▸ EXERCISE:
Every word of the data must be reproduced in your reply exactly.

▸ DATASET CONTENT:
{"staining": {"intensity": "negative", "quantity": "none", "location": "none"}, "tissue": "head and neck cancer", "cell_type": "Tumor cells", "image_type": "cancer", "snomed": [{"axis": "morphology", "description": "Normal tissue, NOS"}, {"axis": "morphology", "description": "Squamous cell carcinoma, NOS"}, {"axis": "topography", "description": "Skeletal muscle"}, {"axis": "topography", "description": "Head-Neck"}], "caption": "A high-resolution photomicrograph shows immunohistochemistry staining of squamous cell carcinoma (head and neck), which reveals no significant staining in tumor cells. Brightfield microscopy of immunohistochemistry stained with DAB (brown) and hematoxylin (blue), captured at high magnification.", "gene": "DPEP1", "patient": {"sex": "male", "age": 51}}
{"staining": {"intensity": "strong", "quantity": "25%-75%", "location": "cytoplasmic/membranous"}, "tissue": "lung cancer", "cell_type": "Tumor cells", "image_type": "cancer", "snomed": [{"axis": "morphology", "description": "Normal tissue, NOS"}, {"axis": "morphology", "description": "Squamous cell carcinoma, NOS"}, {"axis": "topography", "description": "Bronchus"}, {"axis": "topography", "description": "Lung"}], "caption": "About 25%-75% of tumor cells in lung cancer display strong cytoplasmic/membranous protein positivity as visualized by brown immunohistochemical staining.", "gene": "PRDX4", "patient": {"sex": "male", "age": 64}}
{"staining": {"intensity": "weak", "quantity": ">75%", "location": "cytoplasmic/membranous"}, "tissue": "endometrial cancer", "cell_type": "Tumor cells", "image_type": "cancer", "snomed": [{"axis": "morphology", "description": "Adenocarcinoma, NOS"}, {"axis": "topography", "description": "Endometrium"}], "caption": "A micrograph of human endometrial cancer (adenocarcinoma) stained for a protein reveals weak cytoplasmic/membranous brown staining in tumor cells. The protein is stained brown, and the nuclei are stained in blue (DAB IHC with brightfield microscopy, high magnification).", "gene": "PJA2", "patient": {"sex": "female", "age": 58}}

▸ THE ANSWER:
{"staining": {"intensity": "negative", "quantity": "none", "location": "none"}, "tissue": "head and neck cancer", "cell_type": "Tumor cells", "image_type": "cancer", "snomed": [{"axis": "morphology", "description": "Normal tissue, NOS"}, {"axis": "morphology", "description": "Squamous cell carcinoma, NOS"}, {"axis": "topography", "description": "Skeletal muscle"}, {"axis": "topography", "description": "Head-Neck"}], "caption": "A high-resolution photomicrograph shows immunohistochemistry staining of squamous cell carcinoma (head and neck), which reveals no significant staining in tumor cells. Brightfield microscopy of immunohistochemistry stained with DAB (brown) and hematoxylin (blue), captured at high magnification.", "gene": "DPEP1", "patient": {"sex": "male", "age": 51}}
{"staining": {"intensity": "strong", "quantity": "25%-75%", "location": "cytoplasmic/membranous"}, "tissue": "lung cancer", "cell_type": "Tumor cells", "image_type": "cancer", "snomed": [{"axis": "morphology", "description": "Normal tissue, NOS"}, {"axis": "morphology", "description": "Squamous cell carcinoma, NOS"}, {"axis": "topography", "description": "Bronchus"}, {"axis": "topography", "description": "Lung"}], "caption": "About 25%-75% of tumor cells in lung cancer display strong cytoplasmic/membranous protein positivity as visualized by brown immunohistochemical staining.", "gene": "PRDX4", "patient": {"sex": "male", "age": 64}}
{"staining": {"intensity": "weak", "quantity": ">75%", "location": "cytoplasmic/membranous"}, "tissue": "endometrial cancer", "cell_type": "Tumor cells", "image_type": "cancer", "snomed": [{"axis": "morphology", "description": "Adenocarcinoma, NOS"}, {"axis": "topography", "description": "Endometrium"}], "caption": "A micrograph of human endometrial cancer (adenocarcinoma) stained for a protein reveals weak cytoplasmic/membranous brown staining in tumor cells. The protein is stained brown, and the nuclei are stained in blue (DAB IHC with brightfield microscopy, high magnification).", "gene": "PJA2", "patient": {"sex": "female", "age": 58}}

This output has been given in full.